Active Noise Cancellation (ANC): Commonly used in personal and aviation headsets, ANC technologies eliminate sound in specific frequencies. Through digital processing, noise in specific frequency is sampled and its sine wave is inverted, providing an "anti-noise." This cancels out that specific sound frequency completely. Most ANC headsets are set to mitigate low-frequency sounds often associated with engines and other commuter noise.
- Pro -- Ideal for eliminating continuous levels of noise.
- Con -- Depending on setting, ANC can eliminate some ambient sounds that the user should be able to hear.
Personal Hearing Protection
In addition to basic passive attenuation, some intelligent hearing protectors offer special technologies to ensure more effective protection when turned both on and off.
Fit Check: While most intelligent or active hearing protectors deliver a moderate level of passive attenuation and adapt to changing noise environments, there are some protectors that feature in-ear voice pick-up that can identify a minimum amount of attenuation in each ear upon start-up. This is done not only to verify adequate attenuation, but also to ensure clear voice pick-up from the ear canal.
- Pro -- Ensures proper fit upon start-up.
- Con -- Requires user to properly fit eartip within ear canal. If not, user will be required to refit until he or she achieves adequate fit and protection.
Most important to any job is the ability to clearly communicate with co-workers and hear important signals, alarms, and other communications. Work sites with mobile workers, such as construction sites, airports, and petrochemical processing plants, often require supervisors and other employees to use two-way communication radios as they travel through different areas.
Integrated Communication Headsets: There are a wide variety of communication radios and headsets with either integrated communication radios that use specific radio frequencies or that connect to two-way com radios.
- Pro -- Simple to use.
- Con -- May not be sophisticated enough to manage noise in extreme noise environments.
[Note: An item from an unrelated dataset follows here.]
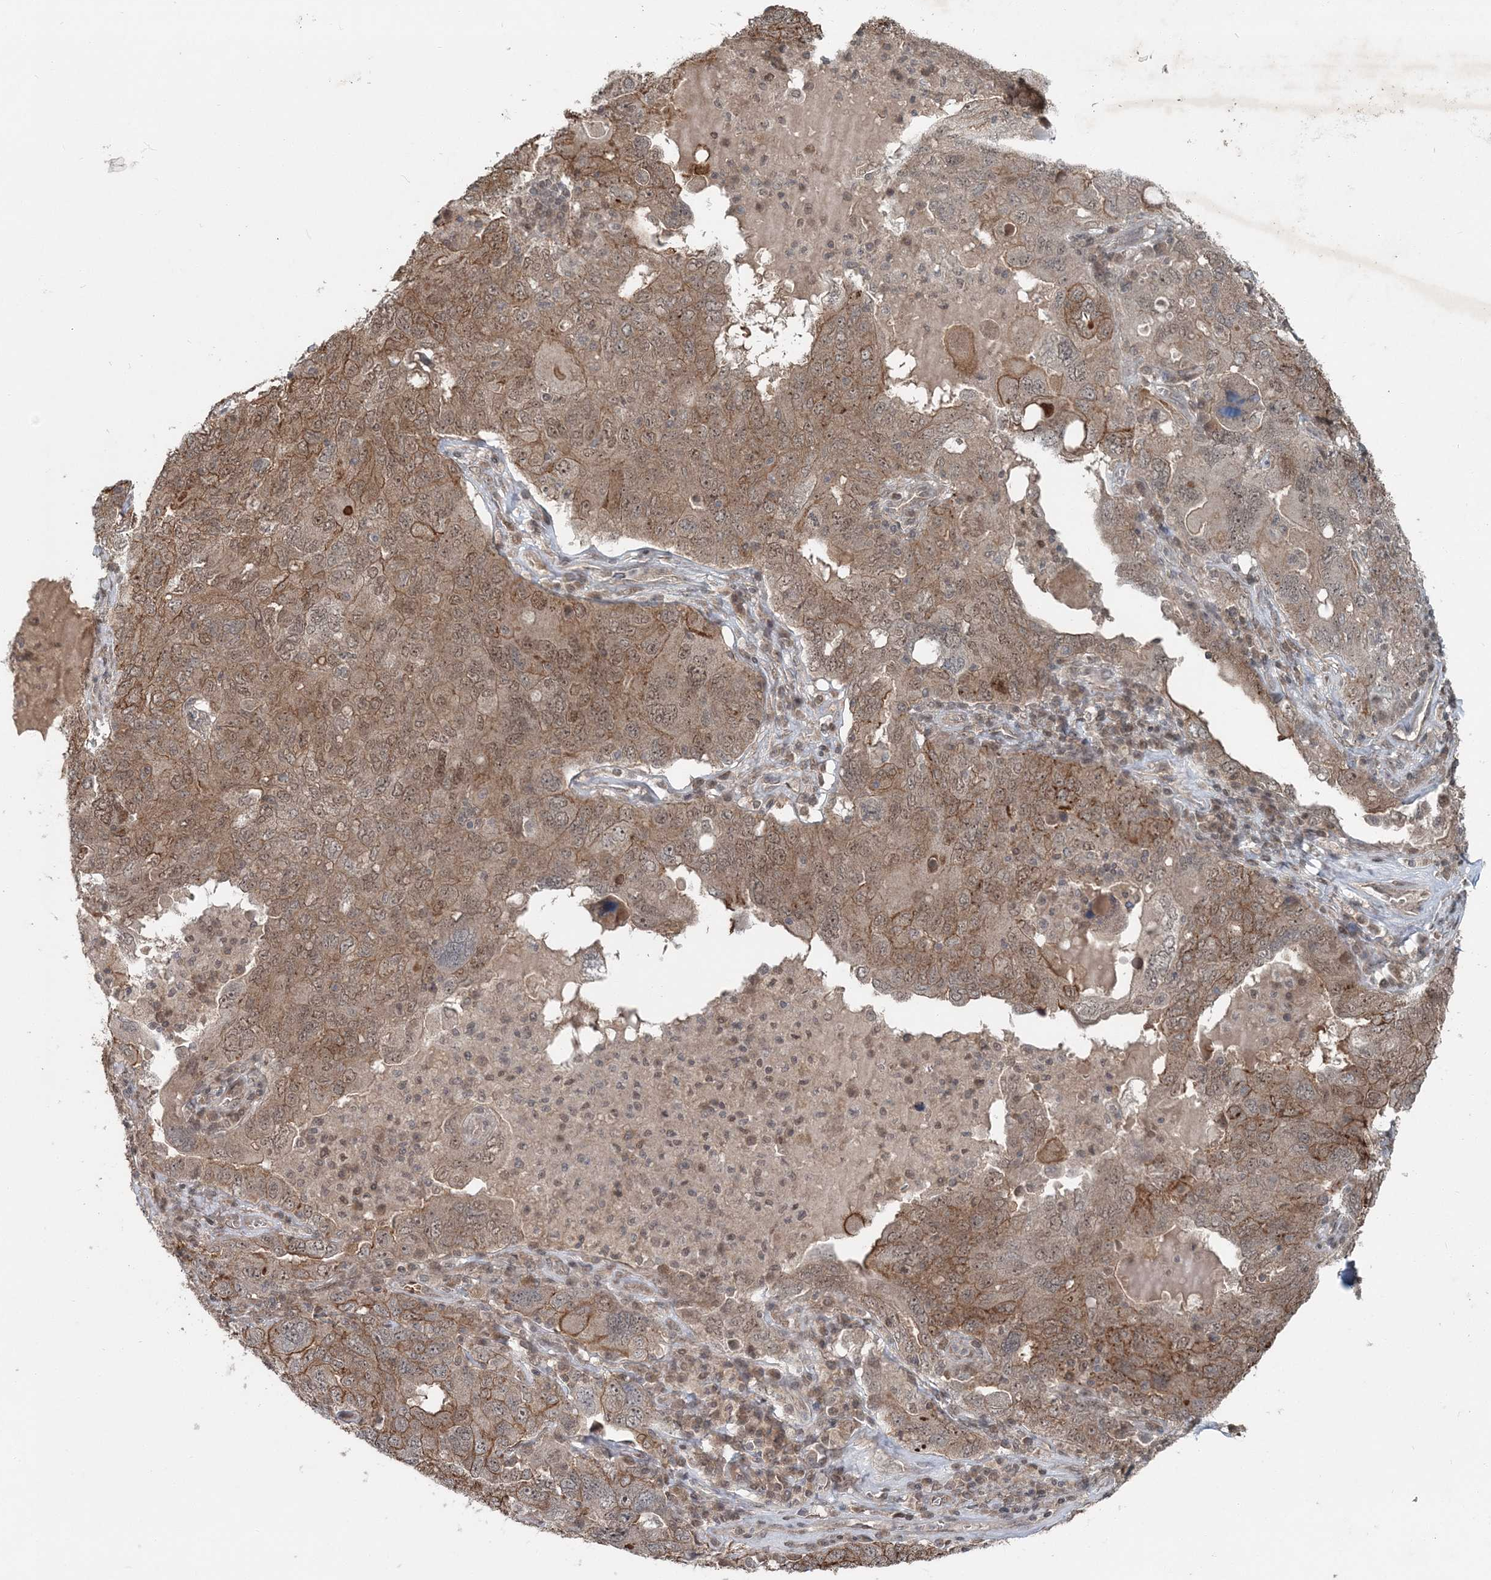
{"staining": {"intensity": "moderate", "quantity": ">75%", "location": "cytoplasmic/membranous,nuclear"}, "tissue": "ovarian cancer", "cell_type": "Tumor cells", "image_type": "cancer", "snomed": [{"axis": "morphology", "description": "Carcinoma, endometroid"}, {"axis": "topography", "description": "Ovary"}], "caption": "Human ovarian endometroid carcinoma stained for a protein (brown) reveals moderate cytoplasmic/membranous and nuclear positive positivity in approximately >75% of tumor cells.", "gene": "FBXL17", "patient": {"sex": "female", "age": 62}}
Bluetooth Headsets: Bluetooth is a wireless communication technology that transmits voice or data between electronic devices, essentially allowing two devices to talk to each other. In-ear Bluetooth headsets are commonly used with mobile phones and with personal computers.
- Pro -- Enable immediate transmission of data and are comfortable to wear.
- Con -- Devices must be synced together in order to transmit data.
Boom Microphones: External microphone captures voice for transmission through intelligent hearing protector and communication radio. These are often attached to ear muff-style communication headsets.
- Pro -- Easy to use and maintain.
- Con -- May pick up external noise and compromise speech intelligibility.
In-Ear Voice Pick-Up: Microphones within well-fit eartips capture and transmit voice communication. Some systems capture voice through bone conduction, which require the eartip to have contact on the ear canal itself. Others capture voice through air conduction, which picks up sound through the vibration in the air within the ear canal (between the end of the eartip and ear drum). Since it is quieter in the well-protected ear canal (as confirmed through ear plug fit testing) than in the environment, the signal to noise ratio is stronger with in-ear voice pick-up vs. boom microphones.
- Pro -- Isolated sound pick-up enables more clear voice communication, eliminating environmental or background sounds.
- Con -- Requires deeply inserted eartips, which may take time to get used to fit and wear over a full work day.
The spectrum of intelligent hearing protection devices continues to grow, as does their application in industry. Some devices have very advanced technologies intended for specific noise hazards or job applications and may not be suitable for situations where basic hearing protection or communication is required. Bottom line, it is best to find a solution that strikes the appropriate balance between hearing protection and situational awareness.